Sunday, January 22, 2006

CLASSIC POST

Well, I went down to the military entrance processing station the other day for the Marines. I was poked, prodded, deprived of sleep and made to eat something masquerading as sausage gravy. But it was a good time, overall.

As you can imagine, that's shaking up the homefront a little, but, overall, everything benefits from a little creative stress. Just ask a lab monkey.

Speaking of which, I'm sick and tired of striving for this honorary "literary" title with my writing. Let me explain - you are either a genre writer, or you are a literary writer.
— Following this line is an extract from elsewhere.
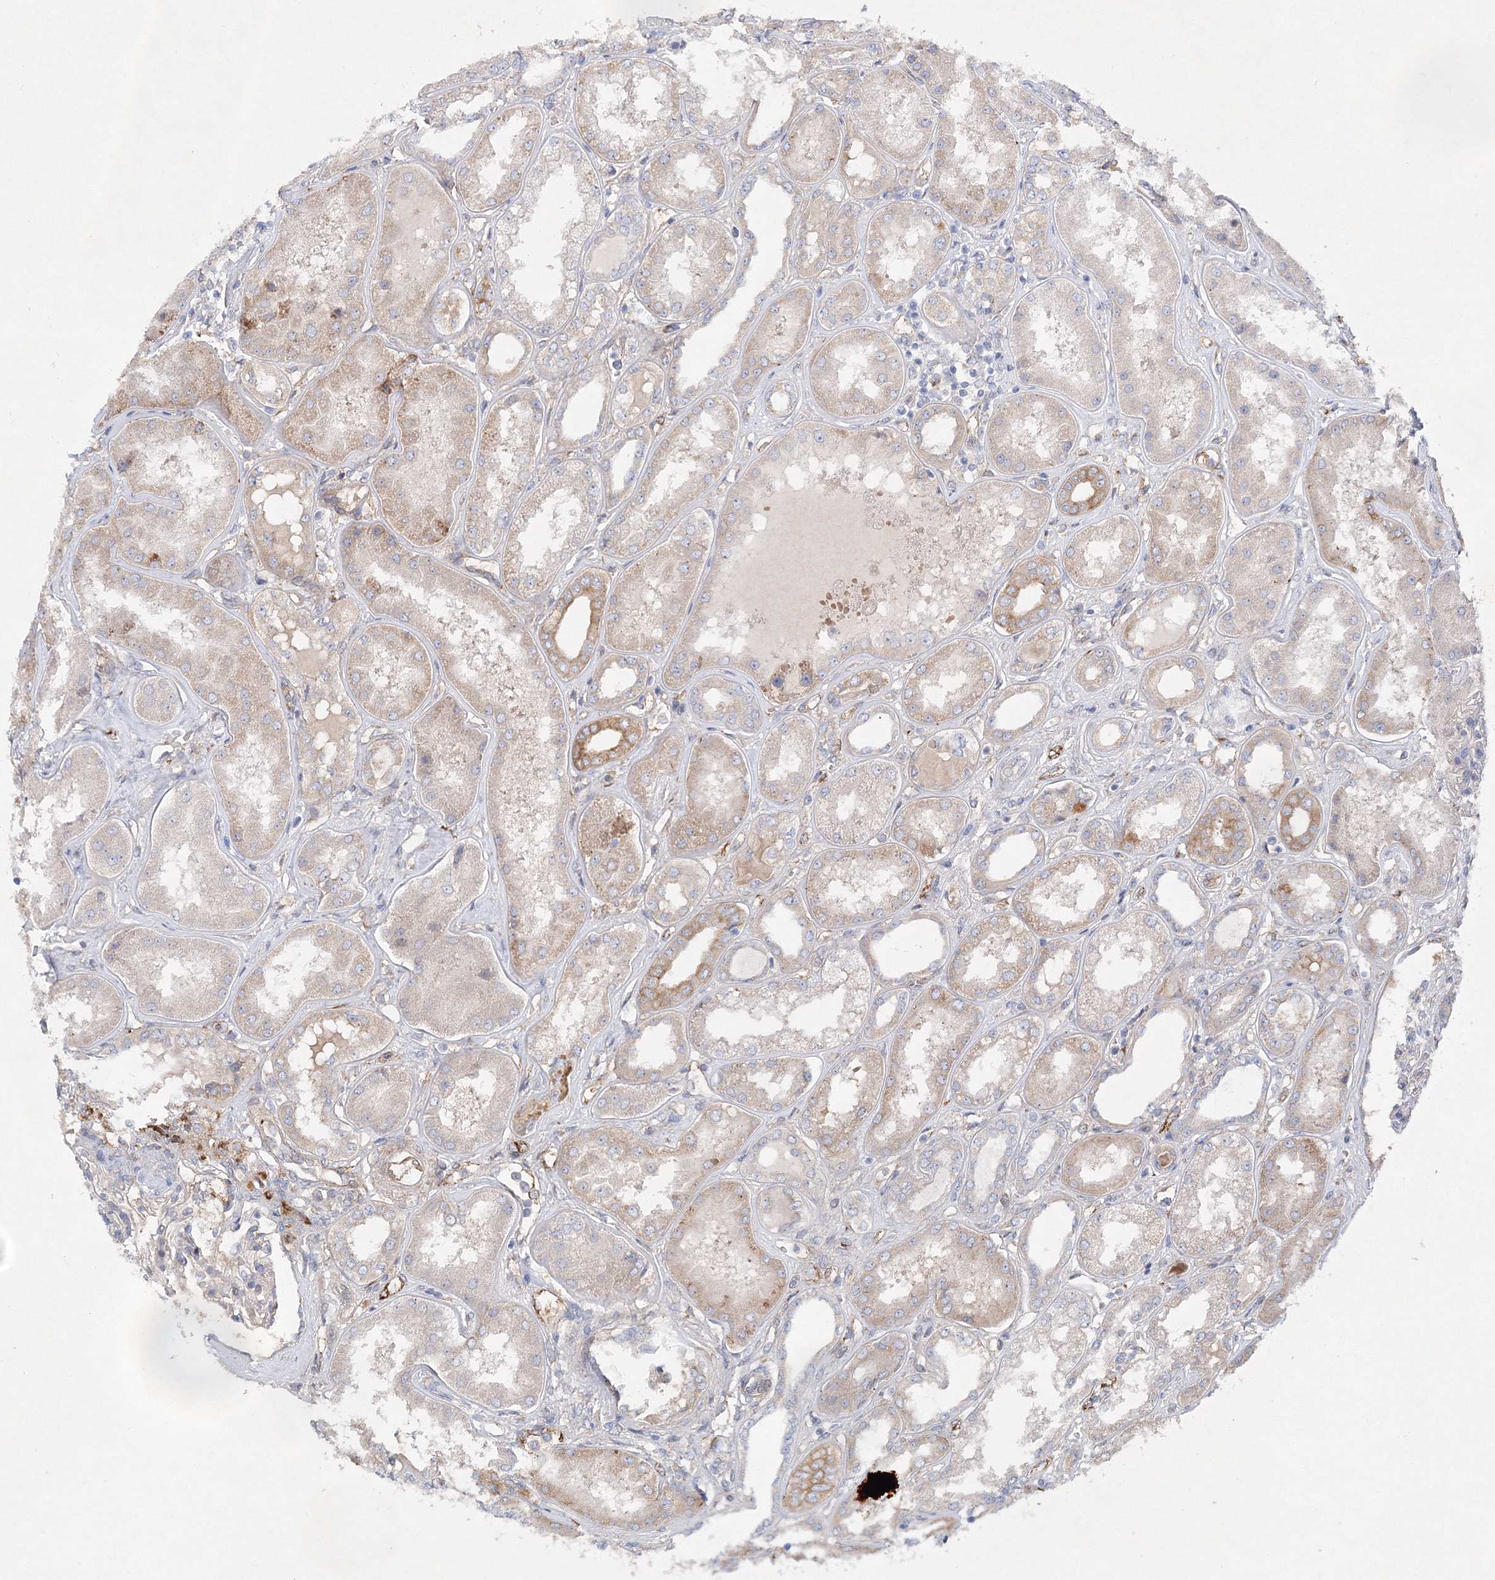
{"staining": {"intensity": "moderate", "quantity": "25%-75%", "location": "cytoplasmic/membranous"}, "tissue": "kidney", "cell_type": "Cells in glomeruli", "image_type": "normal", "snomed": [{"axis": "morphology", "description": "Normal tissue, NOS"}, {"axis": "topography", "description": "Kidney"}], "caption": "A brown stain highlights moderate cytoplasmic/membranous staining of a protein in cells in glomeruli of unremarkable human kidney. (IHC, brightfield microscopy, high magnification).", "gene": "ZFYVE16", "patient": {"sex": "female", "age": 56}}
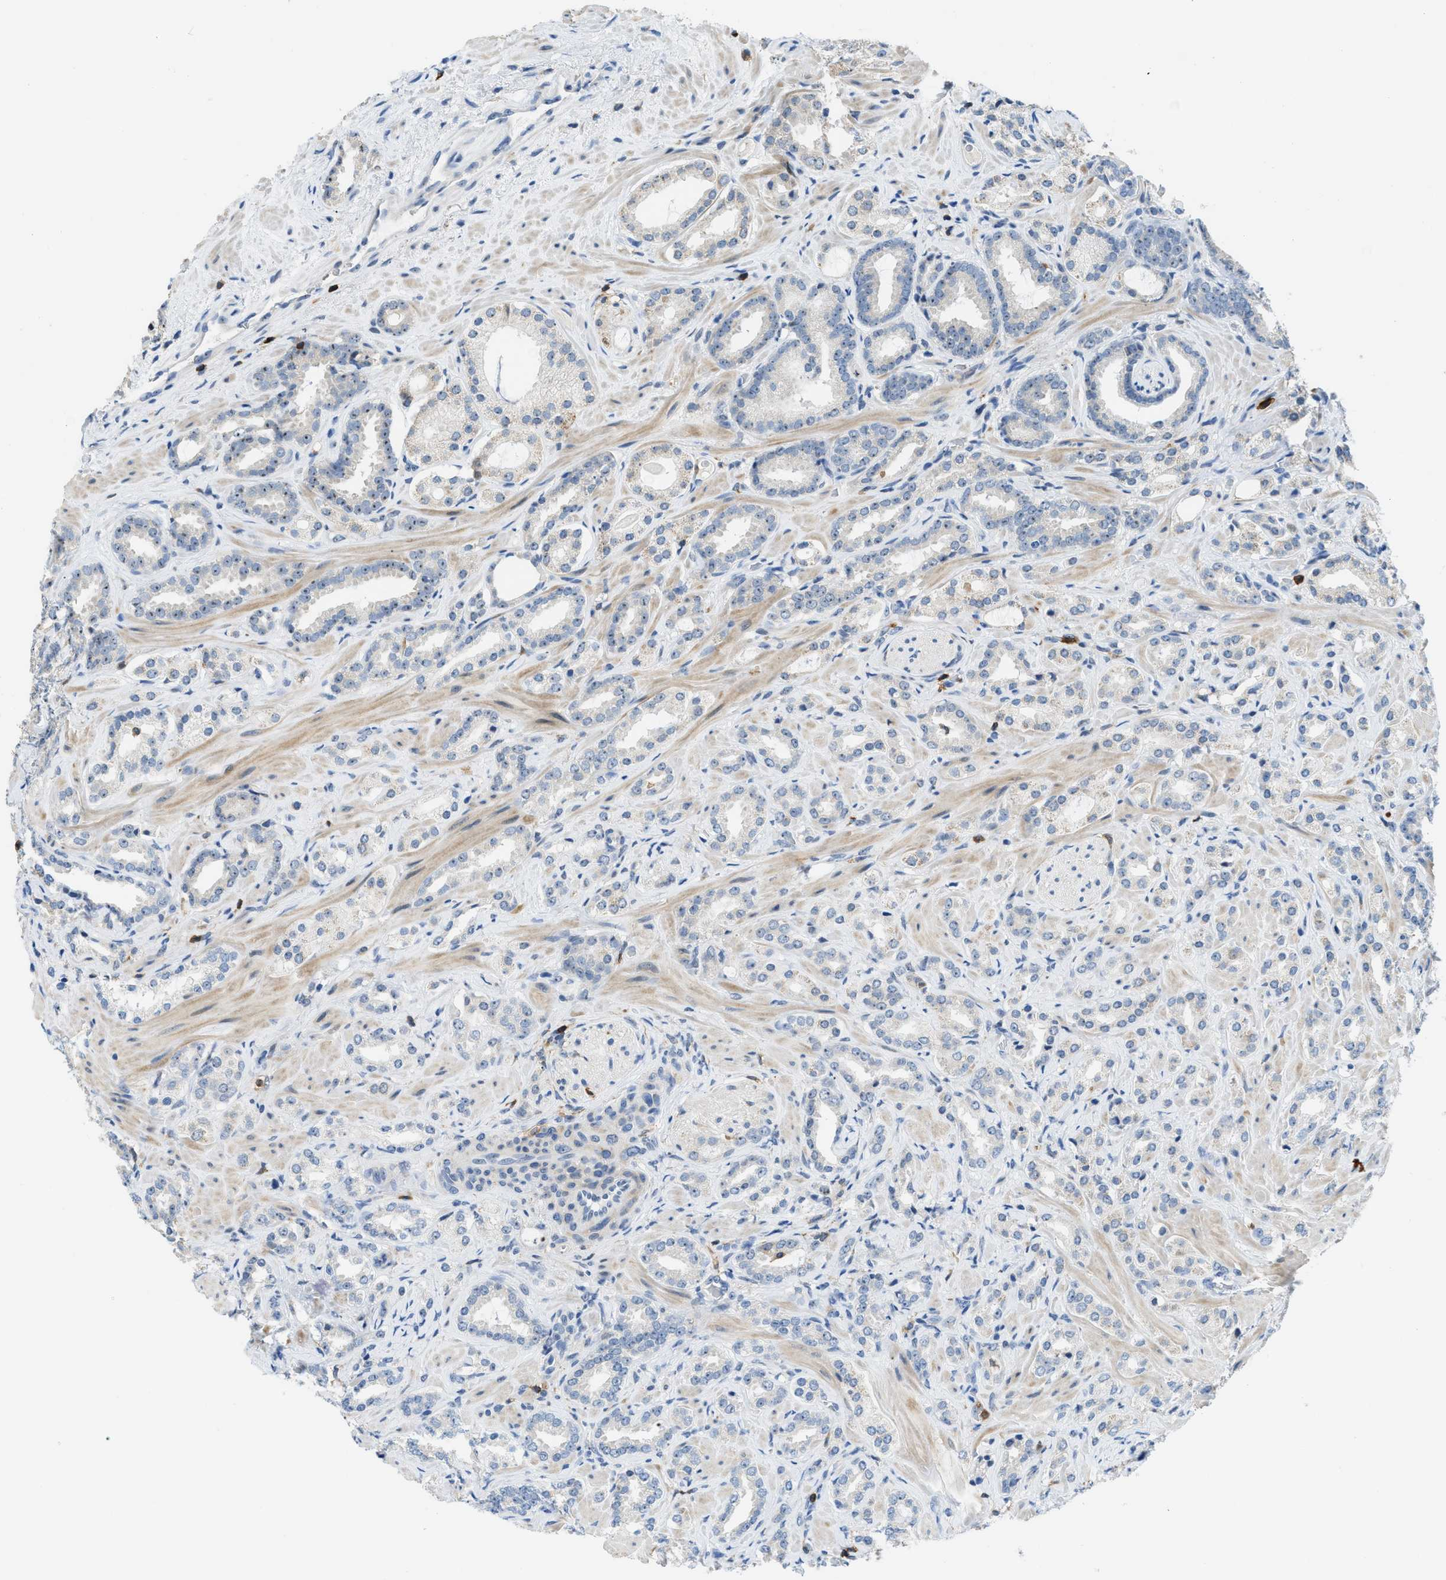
{"staining": {"intensity": "negative", "quantity": "none", "location": "none"}, "tissue": "prostate cancer", "cell_type": "Tumor cells", "image_type": "cancer", "snomed": [{"axis": "morphology", "description": "Adenocarcinoma, High grade"}, {"axis": "topography", "description": "Prostate"}], "caption": "This is a micrograph of IHC staining of prostate high-grade adenocarcinoma, which shows no expression in tumor cells.", "gene": "FAM151A", "patient": {"sex": "male", "age": 64}}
If you are a genre writer, you are doomed to popular appeal, movie deals, huge bonus checks and worldwide admiration. If you are a literary writer, you are guaranteed critical rejection, meals made entirely of sausage gravy, grinding poverty and a heinously early death involving your favorite firearm(s). I cite Stephen King and Ernest Hemingway as illustrative examples.

Not to mention, literary fiction requires your work to be both painful to write and painful to read. If it's entertaining and uplifting, it's obviously hack work. And don't bother writing in any genre other than "mainstream," a gray word if I've ever seen one. After all, Slaughterhouse 5, Stranger in a Strange Land and Frankenstein didn't need some campy sci-fi crutch to succeed...oh wait...yeah they did.

So, I've made a pact with my roommate to make my next story as non-literary as possible. We're talking fun, genre-oriented and lacking in any moral or message whatsoever. My roommate - let's call him "Ben," because it's shorter than "my roommate" - is thinking about banging out an RPG-style fantasy story. I think I'm going to try my hand at a Western.

My hope is that someday, some hack critic at Princeton or Yale sits down to craft a thesis on the "Johnstownian literary sub-genre," and he explores the "overly macho or, perhaps, desperately critical and subversive male characters, as well as the cleverly used misogyny and over-the-top villains with psychological parameters reflecting the authors' troubled interpersonal relations and unique world outlook."

Not to mention the heavy parallels to Star Wars. I guess those will be the student papers.